Circuit Catalunya, 18°C, die Frisur steckt in einen X-Lite 803, geplättet von einem miefendem Helmpolster. Kontaktlinsen habe ich schon seit gestern nicht mehr in Benutzung. Ich fahre ohne. Und ohne Brille. Zum Glück steht nirgends die Polizei. Es gibt wohl ein gewisses Risiko bei Verklag-mich-doch, aber bin kein Maulwurf, und wenn ich nicht richtig sähe, dann hätte ich vermutlich auch kein Interesse an hohen Geschwindigkeiten auf einem Zweirad. Oder fuhr ich genau deswegen neuerdings etwas schneller, weil ich eben nicht alles sah? Ich erinnerte mich an die Geschichten von Langstrecke im Dunkeln, wo alles irgendwie schattenhaft vorbeiflog, und man Linie eher intuitiv fand als durch Adleraugenanalyse. Ölfleck - weg. Asphaltübergänge - unsichtbar. Das Einzige, was zählte, hörte ich, sei die Erfahrung aus einer Vielzahl von Runden.

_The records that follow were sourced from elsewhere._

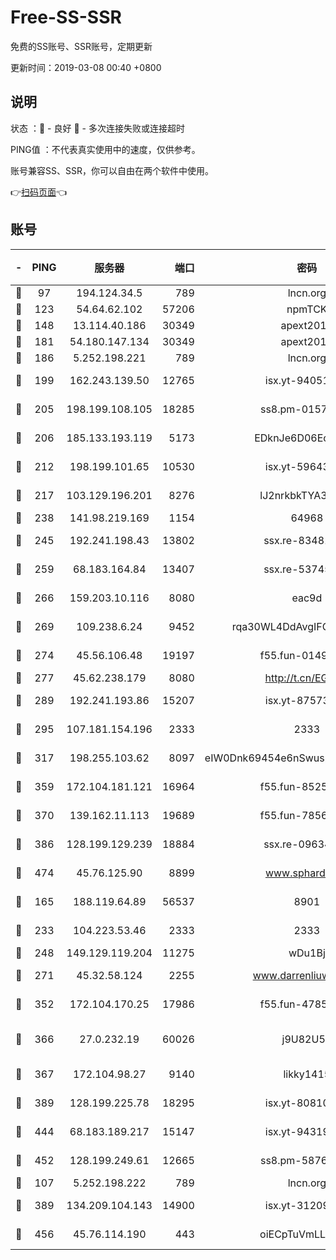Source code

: # Free-SS-SSR

免费的SS账号、SSR账号，定期更新

更新时间：2019-03-08 00:40 +0800

## 说明

状态     ：🙂 - 良好 🙁 - 多次连接失败或连接超时

PING值   ：不代表真实使用中的速度，仅供参考。

账号兼容SS、SSR，你可以自由在两个软件中使用。

👉[扫码页面](https://liesauer.github.io/Free-SS-SSR/)👈

## 账号

|-|PING|服务器|端口|密码|加密方式|区域|
|:----:|:----:|:-----:|-----:|:----:|:----:|:----:|
|🙂|97|194.124.34.5|789|lncn.org|rc4|JP|
|🙂|123|54.64.62.102|57206|npmTCK|rc4-md5|JP|
|🙂|148|13.114.40.186|30349|apext2019|chacha20|JP|
|🙂|181|54.180.147.134|30349|apext2019|chacha20|KR|
|🙂|186|5.252.198.221|789|lncn.org|rc4|JP|
|🙂|199|162.243.139.50|12765|isx.yt-94051711|aes-256-cfb|US|
|🙂|205|198.199.108.105|18285|ss8.pm-01574549|aes-256-cfb|US|
|🙂|206|185.133.193.119|5173|EDknJe6D06EoWDaw|aes-256-cfb|US|
|🙂|212|198.199.101.65|10530|isx.yt-59643957|aes-256-cfb|US|
|🙂|217|103.129.196.201|8276|lJ2nrkbkTYA30wv0|aes-256-cfb|US|
|🙂|238|141.98.219.169|1154|64968|chacha20|US|
|🙂|245|192.241.198.43|13802|ssx.re-83481697|aes-256-cfb|US|
|🙂|259|68.183.164.84|13407|ssx.re-53745129|aes-256-cfb|US|
|🙂|266|159.203.10.116|8080|eac9d|aes-256-cfb|CA|
|🙂|269|109.238.6.24|9452|rqa30WL4DdAvgIFG6Fs3znzTa|aes-256-cfb|FR|
|🙂|274|45.56.106.48|19197|f55.fun-01494565|aes-256-cfb|US|
|🙂|277|45.62.238.179|8080|http://t.cn/EGJIyrl|rc4-md5|CA|
|🙂|289|192.241.193.86|15207|isx.yt-87573617|aes-256-cfb|US|
|🙂|295|107.181.154.196|2333|2333|aes-256-cfb|US|
|🙂|317|198.255.103.62|8097|eIW0Dnk69454e6nSwuspv9DmS201tQ0D|aes-256-cfb|US|
|🙂|359|172.104.181.121|16964|f55.fun-85258208|aes-256-cfb|SG|
|🙂|370|139.162.11.113|19689|f55.fun-78561248|aes-256-cfb|SG|
|🙂|386|128.199.129.239|18884|ssx.re-09634960|aes-256-cfb|SG|
|🙂|474|45.76.125.90|8899|www.sphard.com|aes-256-cfb|AU|
|🙂|165|188.119.64.89|56537|8901|aes-256-cfb|RU|
|🙂|233|104.223.53.46|2333|2333|aes-256-cfb|US|
|🙂|248|149.129.119.204|11275|wDu1Bj|rc4-md5|HK|
|🙂|271|45.32.58.124|2255|www.darrenliuwei.com|aes-256-cfb|JP|
|🙂|352|172.104.170.25|17986|f55.fun-47859679|aes-256-cfb|SG|
|🙂|366|27.0.232.19|60026|j9U82U53|xchacha20-ietf-poly1305|HK|
|🙂|367|172.104.98.27|9140|likky1415|aes-256-cfb|JP|
|🙂|389|128.199.225.78|18295|isx.yt-80810845|aes-256-cfb|SG|
|🙂|444|68.183.189.217|15147|isx.yt-94319224|aes-256-cfb|SG|
|🙂|452|128.199.249.61|12665|ss8.pm-58768243|aes-256-cfb|SG|
|🙁|107|5.252.198.222|789|lncn.org|rc4|JP|
|🙁|389|134.209.104.143|14900|isx.yt-31209603|aes-256-cfb|SG|
|🙁|456|45.76.114.190|443|oiECpTuVmLLxk4Ts|aes-256-cfb|AU|
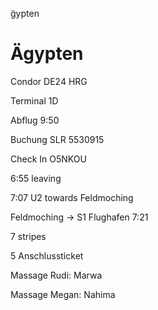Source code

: ̈gypten

# Ägypten

Condor DE24 HRG

Terminal 1D

Abflug 9:50

Buchung SLR 5530915

Check In O5NKOU

6:55 leaving

7:07 U2 towards Feldmoching

Feldmoching -> S1 Flughafen 7:21

7 stripes

5 Anschlussticket

Massage Rudi: Marwa

Massage Megan: Nahima



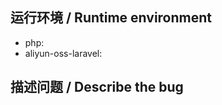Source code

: ## 运行环境 / Runtime environment

* php: 
* aliyun-oss-laravel: 

## 描述问题 / Describe the bug

<!--
描述你的问题，报错 **贴截图** 粘贴或者贴具体信息，提供 **必要的代码段** ，  
如果你不提供相关的代码，我不会做任何应答，直接 close，感谢！  
Description of your problem,  
Error posting screenshot to paste or paste specific information,  
Provide the necessary code snippets,  
If you don't provide the relevant code,  
I will not do any reply, just close, thank you!
-->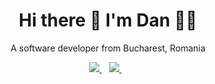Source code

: <h1 align='center'>
  Hi there 👋 I'm Dan 👨‍💻
</h1>

<p align='center'>
  A software developer from Bucharest, Romania
</p>



<p align='center'>
  
  <a href="https://www.linkedin.com/in/dan-ionescu-0a256b44" target="_blank">
    <img src="https://img.shields.io/badge/LinkedIn-0077B5?style=for-the-badge&logo=linkedin&logoColor=white" />
  </a>&nbsp;&nbsp;
  <a href="https://www.instructables.com/member/danionescu/instructables" target="_blank">
    <img src="https://a11ybadges.com/badge?logo=instructables" />        
  </a>&nbsp;&nbsp;
  
</p>

<!--
**danionescu0/danionescu0** is a ✨ _special_ ✨ repository because its `README.md` (this file) appears on your GitHub profile.

Here are some ideas to get you started:

- 🔭 I’m currently working on ...
- 🌱 I’m currently learning ...
- 👯 I’m looking to collaborate on ...
- 🤔 I’m looking for help with ...
- 💬 Ask me about ...
- 📫 How to reach me: ...
- 😄 Pronouns: ...
- ⚡ Fun fact: ...
-->
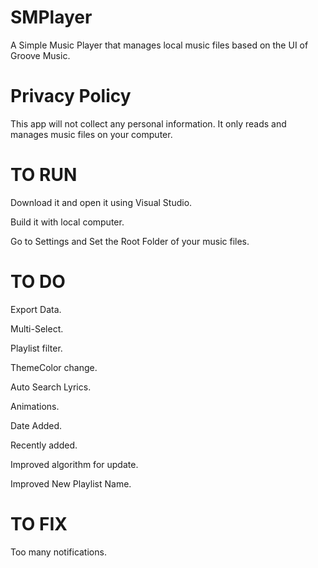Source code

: # SMPlayer
A Simple Music Player that manages local music files based on the UI of Groove Music.

# Privacy Policy
This app will not collect any personal information. It only reads and manages music files on your computer.

# TO RUN
Download it and open it using Visual Studio.

Build it with local computer.

Go to Settings and Set the Root Folder of your music files.

# TO DO
Export Data.

Multi-Select.

Playlist filter.

ThemeColor change.

Auto Search Lyrics.

Animations.

Date Added.

Recently added.

Improved algorithm for update.

Improved New Playlist Name.

# TO FIX
Too many notifications.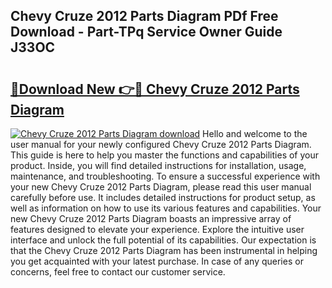 ## Chevy Cruze 2012 Parts Diagram PDf Free Download - Part-TPq Service Owner Guide J33OC

# <h2><a href="http://dfo61u.blite.top/?on=Chevy+Cruze+2012+Parts+Diagram">🔗Download New 👉🔴 Chevy Cruze 2012 Parts Diagram</a></h2>

[![Chevy Cruze 2012 Parts Diagram download](https://i.imgur.com/lujVjoI.png)](http://dfo61u.blite.top/?on=Chevy+Cruze+2012+Parts+Diagram)
Hello and welcome to the user manual for your newly configured Chevy Cruze 2012 Parts Diagram. This guide is here to help you master the functions and capabilities of your product. Inside, you will find detailed instructions for installation, usage, maintenance, and troubleshooting. To ensure a successful experience with your new Chevy Cruze 2012 Parts Diagram, please read this user manual carefully before use. It includes detailed instructions for product setup, as well as information on how to use its various features and capabilities. Your new Chevy Cruze 2012 Parts Diagram boasts an impressive array of features designed to elevate your experience. Explore the intuitive user interface and unlock the full potential of its capabilities. Our expectation is that the Chevy Cruze 2012 Parts Diagram has been instrumental in helping you get acquainted with your latest purchase. In case of any queries or concerns, feel free to contact our customer service.

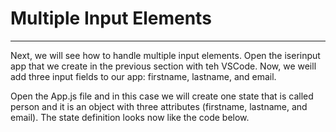 # Multiple Input Elements

---

Next, we will see how to handle multiple input elements. Open the iserinput app that we create in the previous section with teh VSCode. Now, we weill add three input fields to our app: firstname, lastname, and email. <br/>

Open the App.js file and in this case we will create one state that is called person and it is an object with three attributes (firstname, lastname, and email). The state definition looks now like the code below.
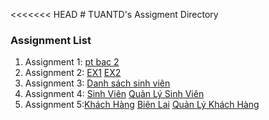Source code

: <<<<<<< HEAD
﻿# TUANTD's Assigment Directory

### Assignment List

1. Assignment 1: [pt bac 2](https://github.com/FASTTRACKSE/FFSE1703.JavaCore/blob/master/Assignments/TUANTD/ex1/src/Assignment1/giaiptbac2.java)
2. Assignment 2: [EX1](https://github.com/FASTTRACKSE/FFSE1703.JavaCore/blob/master/Assignments/TUANTD/Ex2/src/Assignment2/baitap1.java)
                 [EX2](https://github.com/FASTTRACKSE/FFSE1703.JavaCore/blob/master/Assignments/TUANTD/Ex2/src/Assignment2/baitap2.java)
3. Assignment 3: [Danh sách sinh viên](https://github.com/FASTTRACKSE/FFSE1703.JavaCore/blob/master/Assignments/TUANTD/EX3/src/fasttrack/edu/vn/practices/Assignment3.java)  
4. Assignment 4: [Sinh Viên](https://github.com/FASTTRACKSE/FFSE1703.JavaCore/blob/master/Assignments/TUANTD/MyCar/src/fasttrack/edu/vn/practices/DanhSachSV.java)
                 [Quản Lý Sinh Viên](https://github.com/FASTTRACKSE/FFSE1703.JavaCore/blob/master/Assignments/TUANTD/MyCar/src/fasttrack/edu/vn/practices/QLSinhVi%C3%AAn.java)
5. Assignment 5:[Khách Hàng]()
                [Biên Lai]()
                [Quản Lý Khách Hàng]()
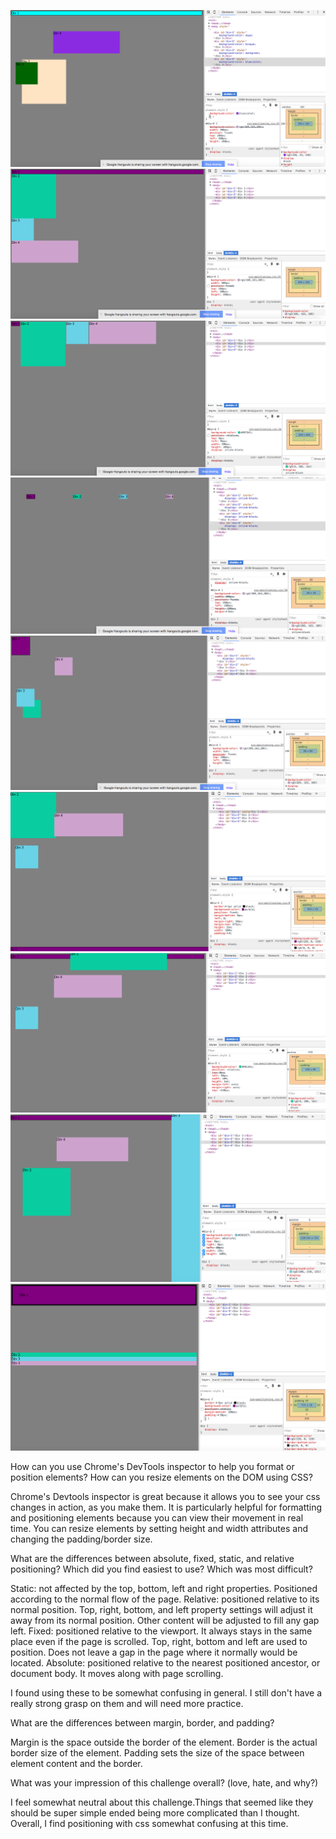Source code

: ![Challenge 1](imgs/Challenge-1.png)
![Challenge 2](imgs/Challenge-2.png)
![Challenge 3](imgs/Challenge-3.png)
![Challenge 4](imgs/Challenge-4.png)
![Challenge 5](imgs/challenge-5.png)
![Challenge 6](imgs/Challenge-6.png)
![Challenge 7](imgs/Challenge-7.png)
![Challenge 8](imgs/Challenge-8.png)
![Challenge 9](imgs/Challenge-9.png)


How can you use Chrome's DevTools inspector to help you format or position elements?
How can you resize elements on the DOM using CSS?

Chrome's Devtools inspector is great because it allows you to see your css changes in action, as you make them. It is particularly helpful for formatting and positioning elements because you can view their movement in real time. You can resize elements by setting height and width attributes and changing the padding/border size.

What are the differences between absolute, fixed, static, and relative positioning? Which did you find easiest to use? Which was most difficult?

Static: not affected by the top, bottom, left and right properties. Positioned according to the normal flow of the page.
Relative: positioned relative to its normal position. Top, right, bottom, and left property settings will adjust it away from its normal position. Other content will be adjusted to fill any gap left.
Fixed: positioned relative to the viewport. It always stays in the same place even if the page is scrolled. Top, right, bottom and left are used to position. Does not leave a gap in the page where it normally would be located.
Absolute: positioned relative to the nearest positioned ancestor, or document body. It moves along with page scrolling.

I found using these to be somewhat confusing in general. I still don't have a really strong grasp on them and will need more practice.

What are the differences between margin, border, and padding?

Margin is the space outside the border of the element.
Border is the actual border size of the element.
Padding sets the size of the space between element content and the border.

What was your impression of this challenge overall? (love, hate, and why?)

I feel somewhat neutral about this challenge.Things that seemed like they should be super simple ended being more complicated than I thought. Overall, I find positioning with css somewhat confusing at this time.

Also das konnte es hier ganz bestimmt nicht sein. Meine Vielzahl von Runden war hier doch sehr dürftig ausgefallen. Dennoch hatte es, während unser Henning auf einem gewissen Level feststeckte, zumindest Fortschritte gegeben.
Jetzt war es an der Zeit noch forter zu schreiten. Ich drehe mich mit der ganzen Körperhälfte nach links. Von hinten kommt niemand. Also dann. Steigung in Gang 2, dann oben am Bunten in 3 und dann 4, 3, aaaaaah, Scheiße, was denn nun? Mit mehr Speed wäre 4 wohl eine gute Option, ich belasse es dabei und schalte erst bei der orangen Feuerlöscherstelle in 4. Dann vielleicht ein bisschen später bremsen, nur ein bisschen, also nicht vor dem Strich, sondern an dem Strich? Und hier, da kann man doch schneller durch, mach doch einfach, ist doch nur ne Rechtskurve. Und dann zackig auf die Links zu und - oooooooooh, warum ist das hier so eng? - um die Ecke biegen. Jetzt aber schnell wieder raus und - nein, so nicht - ich hoppele beim Anbremsen über den Rüttelstreifen, der rot-weiß angemalt ist. Das machen wir so aber nicht noch einmal. Schnell rum und ordentlich rechts drehen, und zwar früh. Oben angekommen, muss ich vorm Einlenken in 4, sonst kann ich die weit öffnende Kurve nicht nutzen. Auf dem Weg auf den Eckenturm zu schalte ich in 5, um dann 50 Meter danach zu bremsen. Man kann nicht alles haben. Die passende Übersetzund gehört wohl dazu. Schon wieder den Berg hoch, aber in einem weiten Bogen mit Schwung, aber nicht zu weit, sonst kostet es zu viel Zeit. Also gerade in Gang 3 den Berg hoch, 2 passt irgendwie nicht. Oder doch? Shit, man bräuchte eine Datenanalyse. Und dann, dann sind sie endlich da, die Kurven des Grauens. Es geht zwei Mal rechts herum, breit, gut einsehbar, aber bergab. Hier ist so viel Platz, wieso nur hatten sich etliche ins Kiesbett links verabschiedet?!? Ich versuche, die Fragezeichen im Helm zu sortieren.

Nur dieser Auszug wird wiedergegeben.